MAUREEN SPILLANE, an executive at a shoe and handbag maker in New York, always thought a $100,000 salary equaled serious success. Like many professional people, however, when she finally broke the barrier, she was a bit deflated to learn that it was hardly salvation. It still took her several years of "hoarding away" and avoiding standard Manhattan indulgences -- fancy food, fancy clothing -- in order to afford a down payment on a one-bedroom fixer-upper on the Upper West Side.

"It's not the big shiny number that you think about when you first get out of college," said Ms. Spillane, who is in her mid-30's. "Don't get me wrong, I'm making a nice living, I enjoy what I do. I'm certainly in a better position than a lot of people."

"But Melania and I don't shop in the same places, let me tell you," she said, referring to the latest Mrs. Trump, Melania Knauss. "I'm not jetting off to the Bahamas."

There was a time not long ago when earning six figures was a significant milestone among upwardly mobile professionals. If you were young and single in one of the nation's big cities, you could live in a building with a doorman, drive a European car, eat at fine restaurants and vacation in Jackson Hole. For married people it meant a suburban home and college savings accounts for the children.

Beyond the lifestyle, $100,000 was a psychic achievement; it meant joining the meritocratic elite. The prospect of "six figures" kept white-collar workers toiling for 20 years, confident that hard work would be rewarded and that the American social contract was securely in place.

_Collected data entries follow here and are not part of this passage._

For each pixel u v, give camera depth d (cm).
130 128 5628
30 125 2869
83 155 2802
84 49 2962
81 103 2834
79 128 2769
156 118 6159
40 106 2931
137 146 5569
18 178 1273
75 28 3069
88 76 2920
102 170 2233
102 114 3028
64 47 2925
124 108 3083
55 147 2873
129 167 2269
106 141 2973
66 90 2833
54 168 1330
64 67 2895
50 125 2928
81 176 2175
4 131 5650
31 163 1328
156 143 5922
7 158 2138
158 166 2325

Certainly $100,000, which is more than twice the national median household income of $43,527, is still a princely wage in most of the country, placing you in the top 5.2 percent of American wage earners with full-time jobs, according to the 2000 census. Even in New York City, only 7.5 percent of full-time workers make that much. But $100,000 isn't what it used to be. It has been devalued, in the practical sense by inflation and psychologically because it is now a relatively common salary for newcomers in fields like law and banking. For today's executive strivers in the more affluent cities, there is a new grail: $200,000.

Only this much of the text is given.